The US President is due outline his intention to move the American embassy from Tel Aviv to Jerusalem during a speech in Washington later today.
The decision has prompted an outcry from a number of world leaders who fear a religious war could break out in the Middle East as a result.
There are mounting fears that violence could erupt because the holy city is at the very centre of the deepening Israeli-Palestinian crisis.
After hearing that Mr Trump could be on the brink of recognising Jerusalem as Israel’s capital, Palestine’s chief representative to Britain Manuel Hassassian accused him of “declaring war”.
“If he says what he is intending to say about Jerusalem being the capital of Israel, it means a kiss of death to the two state solution,” he told Radio 4’s Today programme.
“He is declaring war in the Middle East, he is declaring war against 1.5 billion Muslims and hundreds of millions of Christians that are not going to accept the holy shrines to be totally under the hegemony of Israel.”
But Mr Hassassian added that he was not referring to military conflict. He said: “I don’t mean war in terms of conventional war, I mean war in terms of diplomacy.”
Although the US recognition of Jerusalem as the capital of Israel is unlikely to spark a war, it could lead to an escalation of tensions in the Middle East.
American diplomat Richard Haass has warned that Mr Trump’s actions could increase tensions and pave the way to violence and in the Middle East.
He tweeted: “The risk of recognising Jerusalem as Israel’s capital is not that it will derail the peace process as there is no peace process with any real prospects.
“The risk is that it will increase tensions and lead to violence at a time where there is more than enough tension & violence in the world.”
He added: “True, holding off US recognition of Jerusalem as Israel’s capital did not result in peace. The lack of progress can be chalked up to Israeli & Palestinian behavior alike.

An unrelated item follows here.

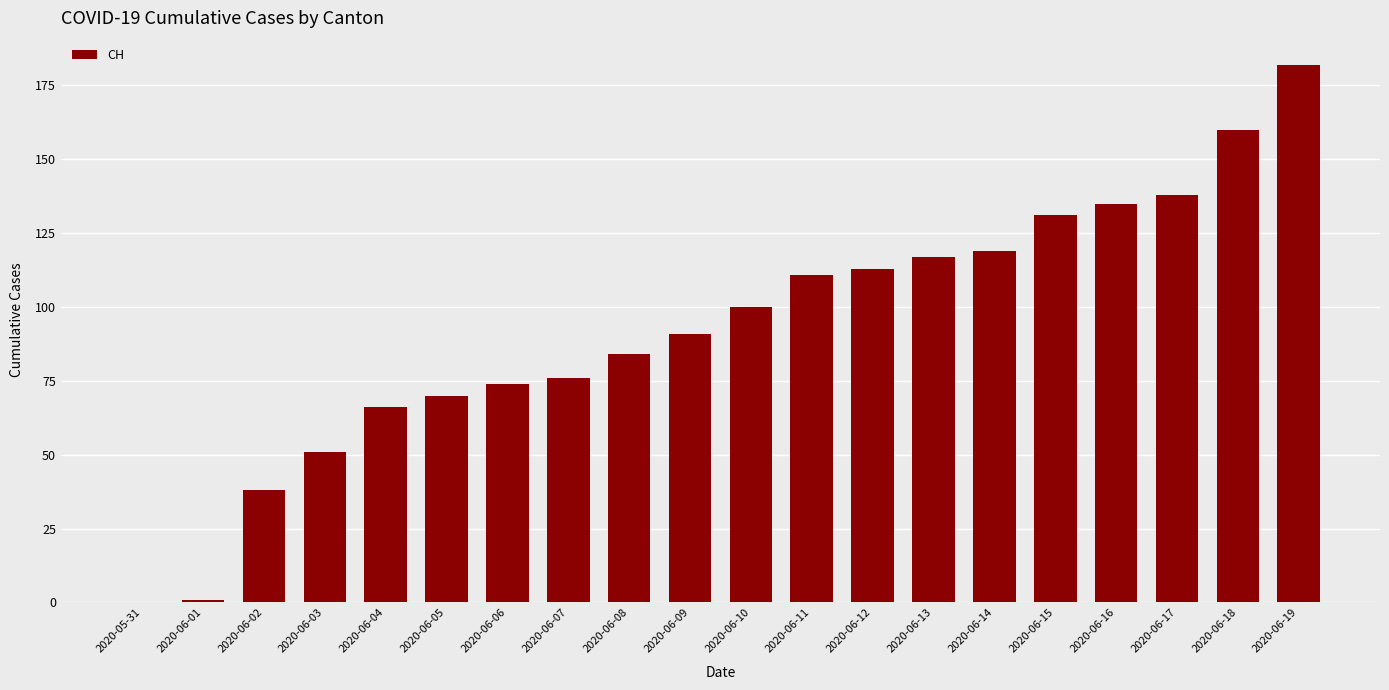

What is the greatest value displayed?

182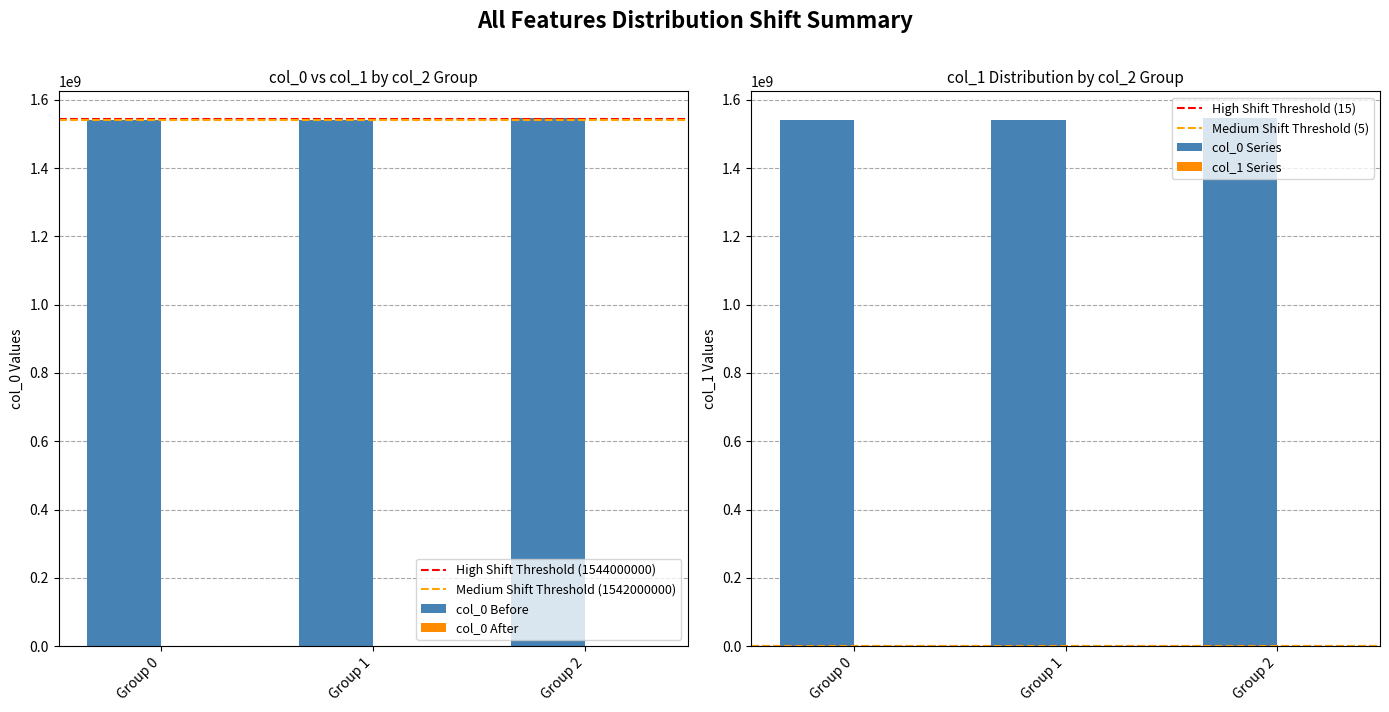

What is the value of the col_1 bar at the 2nd from the left?

1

“But equally clear is that changing US policy toward Jerusalem now will likely make the situation much worse.”
The endorsement of Israel’s claim would reverse long-standing US policy that the its status must be decided in negotiations with the Palestinians, who want East Jerusalem as capital of their future state.
The White House has justified the decision as a “recognition of reality” that Jerusalem has long been the seat of Israel’s government.

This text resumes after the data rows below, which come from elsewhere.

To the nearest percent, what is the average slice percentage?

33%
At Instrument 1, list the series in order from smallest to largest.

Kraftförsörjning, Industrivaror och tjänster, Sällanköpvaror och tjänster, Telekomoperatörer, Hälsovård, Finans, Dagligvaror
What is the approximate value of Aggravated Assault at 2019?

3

The international community does not recognise Israeli sovereignty over the entire city, which is sacred to Christianity, Islam and Judaism.

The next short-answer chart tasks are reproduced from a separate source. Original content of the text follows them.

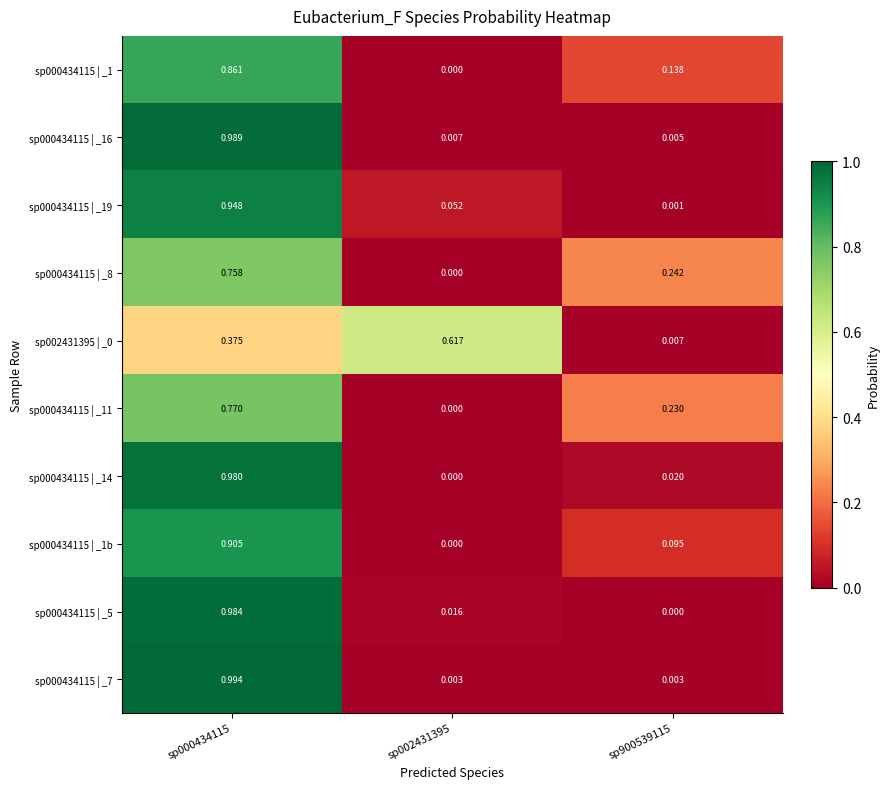

Is the value of sp000434115 | _16 at sp002431395 greater than the value of sp000434115 | _19 at sp000434115?

No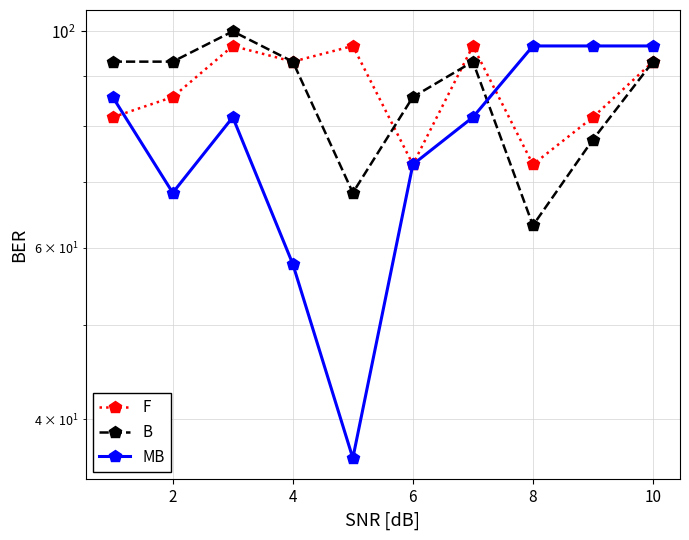

What is the label of the 2nd point from the right?

8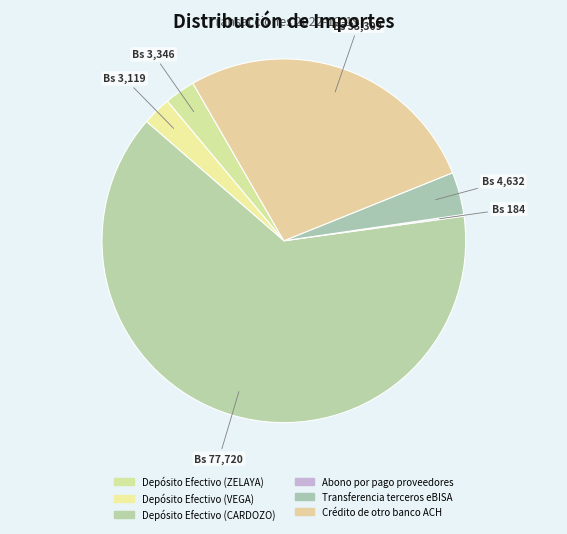

To the nearest percent, what is the difference between the Depósito Efectivo (VEGA) and Transferencia terceros eBISA slice percentages?

1%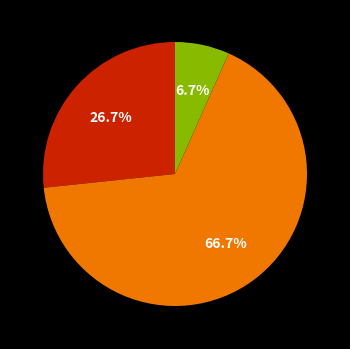

Is there a majority slice in this chart?

Yes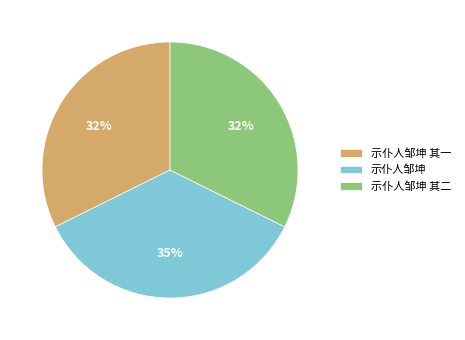

The 示仆人邹坤 其一 slice represents 23% of the pie. True or false?

False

Turkish Prime Minister Binary Yildirim warned that Mr Trump risks making the problems in the Middle East “unresolvable”.
Pope Francis has joined the chorus of voices pleading with Mr Trump to reconsider, arguing that it is vital to “recognise the rights of all people” and maintain the “status quo”.
Theresa May plans to speak with Mr Trump in an attempt to diffuse the increasingly tense situation, stressing that the UK position on Jerusalem has not changed.
She said: “The status of Jerusalem should be determined in a negotiated settlement between the Israelis and the Palestinians.
“Jerusalem should ultimately form a shared capital between the Israeli and Palestinian states.”
After the Six-Day war of 1967, Israel declared Jerusalem as its capital, though the claim was dismissed by Palestine and the wider international community.